Generally, these unquintessential leaders can’t communicate well or effectively.
Instead of leading the conversation, they expect the applicant to do all the work. Pulling any concrete information out of these interviewers is next to impossible. Questions that the applicant asks are either deflected or answered in such vague terms that the interviewer might as well have not answered.
It may not be uncomfortable for the interviewer, but any job applicant worth their salt will have a high level of discomfort, as they sit there and ask themselves, “Why am I here?”
And the odds are extremely high that the applicant won’t get hired, which is probably for the best, because if somebody can’t even lead an interview, they certainly can’t lead a team. But, again, it’s frustrating.
The whole hiring process is replete with endless frustration. It’s demoralizing. And it seems to be designed to favor the survival of the fittest – only those who don’t quit until something finally breaks seem to be the winners.
Ask anybody who’s been through it and finally found employment, though, if they feel like a winner. The answer, because job applicants are the losers just about all of the time in the hiring process, will be “No.”
Besides all the unquintessential leadership involved in the current hiring process, the biggest problem throughout the process is communication. No communication. Delayed communication. Iffy communication. Vague communication. Wrong communication.

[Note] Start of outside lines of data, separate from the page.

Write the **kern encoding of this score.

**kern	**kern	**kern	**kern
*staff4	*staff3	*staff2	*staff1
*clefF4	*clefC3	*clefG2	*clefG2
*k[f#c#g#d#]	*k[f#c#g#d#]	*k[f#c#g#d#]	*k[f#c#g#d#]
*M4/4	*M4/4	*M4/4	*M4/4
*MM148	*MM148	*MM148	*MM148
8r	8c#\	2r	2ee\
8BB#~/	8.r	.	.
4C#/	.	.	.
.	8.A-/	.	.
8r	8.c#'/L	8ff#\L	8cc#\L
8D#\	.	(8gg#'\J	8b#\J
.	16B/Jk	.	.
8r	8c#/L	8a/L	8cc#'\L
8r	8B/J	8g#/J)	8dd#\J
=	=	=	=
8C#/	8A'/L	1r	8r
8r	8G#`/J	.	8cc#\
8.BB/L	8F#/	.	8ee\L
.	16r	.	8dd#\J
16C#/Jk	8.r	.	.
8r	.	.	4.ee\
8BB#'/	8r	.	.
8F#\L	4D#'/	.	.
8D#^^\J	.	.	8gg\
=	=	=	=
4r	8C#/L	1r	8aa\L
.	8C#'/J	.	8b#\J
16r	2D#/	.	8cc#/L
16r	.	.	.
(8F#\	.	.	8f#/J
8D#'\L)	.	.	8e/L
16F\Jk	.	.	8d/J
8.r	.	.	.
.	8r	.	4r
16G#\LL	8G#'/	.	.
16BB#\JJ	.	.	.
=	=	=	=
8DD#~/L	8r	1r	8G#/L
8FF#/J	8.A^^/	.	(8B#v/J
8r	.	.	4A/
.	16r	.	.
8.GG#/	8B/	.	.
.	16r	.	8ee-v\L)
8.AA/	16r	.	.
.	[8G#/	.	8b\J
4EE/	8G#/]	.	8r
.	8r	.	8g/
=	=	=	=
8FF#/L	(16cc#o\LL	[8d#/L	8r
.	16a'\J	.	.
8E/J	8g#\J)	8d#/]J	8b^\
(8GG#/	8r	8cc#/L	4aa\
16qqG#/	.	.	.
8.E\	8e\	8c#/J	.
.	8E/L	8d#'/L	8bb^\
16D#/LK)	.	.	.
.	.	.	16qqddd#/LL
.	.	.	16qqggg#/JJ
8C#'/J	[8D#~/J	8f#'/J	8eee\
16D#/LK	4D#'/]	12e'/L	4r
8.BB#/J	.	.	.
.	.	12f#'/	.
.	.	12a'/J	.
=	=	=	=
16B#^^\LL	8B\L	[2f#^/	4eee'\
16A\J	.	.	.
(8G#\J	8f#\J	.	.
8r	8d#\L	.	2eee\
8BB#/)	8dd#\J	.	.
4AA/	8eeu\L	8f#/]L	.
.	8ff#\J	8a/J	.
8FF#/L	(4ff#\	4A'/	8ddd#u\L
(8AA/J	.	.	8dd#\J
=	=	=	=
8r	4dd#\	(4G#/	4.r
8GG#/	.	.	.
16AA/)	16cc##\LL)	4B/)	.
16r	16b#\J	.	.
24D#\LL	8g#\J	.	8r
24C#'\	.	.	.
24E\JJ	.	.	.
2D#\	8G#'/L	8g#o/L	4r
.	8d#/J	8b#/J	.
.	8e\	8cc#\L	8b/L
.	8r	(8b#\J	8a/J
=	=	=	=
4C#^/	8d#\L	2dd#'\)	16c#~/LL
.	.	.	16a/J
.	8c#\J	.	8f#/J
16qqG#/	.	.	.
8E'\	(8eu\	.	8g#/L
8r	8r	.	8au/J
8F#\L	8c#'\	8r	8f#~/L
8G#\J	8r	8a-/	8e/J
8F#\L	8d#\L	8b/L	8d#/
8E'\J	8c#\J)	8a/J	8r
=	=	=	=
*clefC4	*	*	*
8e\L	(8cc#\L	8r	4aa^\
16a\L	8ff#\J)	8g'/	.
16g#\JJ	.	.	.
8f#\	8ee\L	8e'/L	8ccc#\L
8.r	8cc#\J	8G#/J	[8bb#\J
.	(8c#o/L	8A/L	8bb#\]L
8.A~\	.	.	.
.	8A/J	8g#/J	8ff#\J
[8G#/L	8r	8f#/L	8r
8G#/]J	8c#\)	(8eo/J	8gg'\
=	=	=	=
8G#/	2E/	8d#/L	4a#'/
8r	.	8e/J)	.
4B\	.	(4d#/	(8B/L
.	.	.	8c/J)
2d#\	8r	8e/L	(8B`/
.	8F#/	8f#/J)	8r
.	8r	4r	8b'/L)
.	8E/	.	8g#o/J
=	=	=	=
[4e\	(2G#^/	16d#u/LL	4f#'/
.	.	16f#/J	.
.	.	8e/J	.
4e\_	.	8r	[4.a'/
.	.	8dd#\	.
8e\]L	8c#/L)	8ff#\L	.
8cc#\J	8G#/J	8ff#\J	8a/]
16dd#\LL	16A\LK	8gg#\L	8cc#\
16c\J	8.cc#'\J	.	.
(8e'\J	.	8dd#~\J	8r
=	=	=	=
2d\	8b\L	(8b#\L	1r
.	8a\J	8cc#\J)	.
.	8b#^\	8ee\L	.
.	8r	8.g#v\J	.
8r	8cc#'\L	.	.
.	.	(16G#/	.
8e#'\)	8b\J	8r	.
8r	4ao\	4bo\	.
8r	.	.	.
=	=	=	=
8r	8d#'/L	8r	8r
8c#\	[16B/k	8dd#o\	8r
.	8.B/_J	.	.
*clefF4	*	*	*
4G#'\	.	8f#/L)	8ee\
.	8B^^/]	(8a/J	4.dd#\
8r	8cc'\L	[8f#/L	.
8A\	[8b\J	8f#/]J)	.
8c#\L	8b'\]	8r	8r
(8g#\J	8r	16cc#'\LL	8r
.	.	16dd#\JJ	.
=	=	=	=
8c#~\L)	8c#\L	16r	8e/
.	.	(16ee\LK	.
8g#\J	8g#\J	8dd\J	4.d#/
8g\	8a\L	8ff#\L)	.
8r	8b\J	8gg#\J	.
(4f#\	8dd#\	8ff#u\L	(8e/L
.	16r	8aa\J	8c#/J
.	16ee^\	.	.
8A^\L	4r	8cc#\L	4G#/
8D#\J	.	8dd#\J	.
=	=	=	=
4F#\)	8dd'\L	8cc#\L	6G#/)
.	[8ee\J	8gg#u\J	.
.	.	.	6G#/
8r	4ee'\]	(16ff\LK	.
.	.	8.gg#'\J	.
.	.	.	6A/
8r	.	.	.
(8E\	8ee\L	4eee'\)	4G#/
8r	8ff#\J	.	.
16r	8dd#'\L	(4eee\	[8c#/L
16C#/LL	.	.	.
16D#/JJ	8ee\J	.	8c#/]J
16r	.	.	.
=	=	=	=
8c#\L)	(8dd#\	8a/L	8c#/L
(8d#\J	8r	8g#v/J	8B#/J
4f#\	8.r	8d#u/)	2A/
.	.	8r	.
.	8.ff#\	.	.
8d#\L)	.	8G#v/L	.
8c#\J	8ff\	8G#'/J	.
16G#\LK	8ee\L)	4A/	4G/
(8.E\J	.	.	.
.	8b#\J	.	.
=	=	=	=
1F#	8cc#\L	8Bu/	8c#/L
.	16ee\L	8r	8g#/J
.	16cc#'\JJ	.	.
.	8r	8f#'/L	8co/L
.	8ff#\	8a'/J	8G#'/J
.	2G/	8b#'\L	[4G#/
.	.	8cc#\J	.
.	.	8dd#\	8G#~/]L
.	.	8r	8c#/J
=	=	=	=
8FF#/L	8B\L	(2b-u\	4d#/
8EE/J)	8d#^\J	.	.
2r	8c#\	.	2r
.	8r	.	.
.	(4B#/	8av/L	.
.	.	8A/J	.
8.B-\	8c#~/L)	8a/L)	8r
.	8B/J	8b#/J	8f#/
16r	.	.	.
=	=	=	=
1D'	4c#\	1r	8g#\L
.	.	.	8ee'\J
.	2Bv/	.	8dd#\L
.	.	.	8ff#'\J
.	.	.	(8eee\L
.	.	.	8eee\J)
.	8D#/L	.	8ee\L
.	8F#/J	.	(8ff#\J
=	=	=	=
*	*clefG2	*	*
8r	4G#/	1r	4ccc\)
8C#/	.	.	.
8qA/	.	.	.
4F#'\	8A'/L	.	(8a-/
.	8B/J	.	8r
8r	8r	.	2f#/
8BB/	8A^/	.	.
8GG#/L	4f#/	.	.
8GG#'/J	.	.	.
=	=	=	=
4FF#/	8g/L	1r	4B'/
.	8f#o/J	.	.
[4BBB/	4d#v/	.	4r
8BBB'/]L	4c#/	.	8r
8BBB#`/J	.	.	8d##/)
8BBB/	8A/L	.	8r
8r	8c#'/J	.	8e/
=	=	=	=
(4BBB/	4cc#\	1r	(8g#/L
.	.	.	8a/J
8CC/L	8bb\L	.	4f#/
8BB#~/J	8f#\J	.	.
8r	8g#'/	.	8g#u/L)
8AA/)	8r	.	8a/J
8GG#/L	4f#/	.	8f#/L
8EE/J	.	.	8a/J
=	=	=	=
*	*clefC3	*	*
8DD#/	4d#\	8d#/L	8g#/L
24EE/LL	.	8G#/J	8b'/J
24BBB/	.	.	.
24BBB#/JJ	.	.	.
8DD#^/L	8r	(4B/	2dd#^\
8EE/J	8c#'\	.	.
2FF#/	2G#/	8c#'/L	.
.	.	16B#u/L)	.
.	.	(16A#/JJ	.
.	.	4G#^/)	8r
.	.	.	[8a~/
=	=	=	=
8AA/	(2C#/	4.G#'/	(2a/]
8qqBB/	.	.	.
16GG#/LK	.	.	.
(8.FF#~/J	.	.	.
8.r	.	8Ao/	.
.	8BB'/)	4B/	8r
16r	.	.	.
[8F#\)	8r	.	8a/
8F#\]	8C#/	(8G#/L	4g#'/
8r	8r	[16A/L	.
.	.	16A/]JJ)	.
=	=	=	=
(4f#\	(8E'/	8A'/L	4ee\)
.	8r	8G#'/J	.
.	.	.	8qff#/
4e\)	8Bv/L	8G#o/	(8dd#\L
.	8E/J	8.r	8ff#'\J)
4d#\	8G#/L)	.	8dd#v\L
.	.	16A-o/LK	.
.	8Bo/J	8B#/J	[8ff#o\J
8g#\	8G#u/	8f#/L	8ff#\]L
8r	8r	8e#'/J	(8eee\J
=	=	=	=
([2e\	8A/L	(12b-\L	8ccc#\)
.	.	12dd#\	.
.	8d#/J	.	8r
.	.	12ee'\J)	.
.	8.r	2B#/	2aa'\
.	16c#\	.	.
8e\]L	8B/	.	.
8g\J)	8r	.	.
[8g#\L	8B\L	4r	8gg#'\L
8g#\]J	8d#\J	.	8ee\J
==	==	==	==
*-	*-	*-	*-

Quintessential leaders put a high premium on excellent communication, clear communication, correct communication, and prompt communication. That is a core component of life, of team-building, and of hiring.
Quintessential leaders also forgo the multilayered, inefficient, and dysfunctional current trend of hiring. They don’t let anyone or anything get between themselves and potential team members.
Because they know what they are looking for and they know that they will know it when they see it, quintessential leaders will do all the legwork, from advertising a position to filling the position, hands-on and by themselves (they will involve their teams in peer interviews when applicants come in, though, because the team’s input is an important part of the decision-making process).
This is the best and most effective way to hire people and, despite the unquintessential leader’s excuse that they don’t have time to do that, it is the most productive, long-term, time that quintessential leaders can spend to build their teams for productivity, for success, and for profitability.
Is your organization a mess when it comes to hiring?
Is the hiring process so convoluted that it takes forever to get a new team member on board and when they finally get there, everybody realizes it was bad hire?
Does the choice come down to making do with somebody who is not the right fit just to have a body or to leave a position open and go through the whole time-intensive, convoluted hiring process again, with no guarantee that the results will be different the next time around?
For those of us striving to be quintessential leaders, this is unacceptable. We need to take back our team-building responsibilities, no matter how much of our own time we have to invest. It’s that important.
What are we going to do about it?
More importantly, what are you personally going to do about it?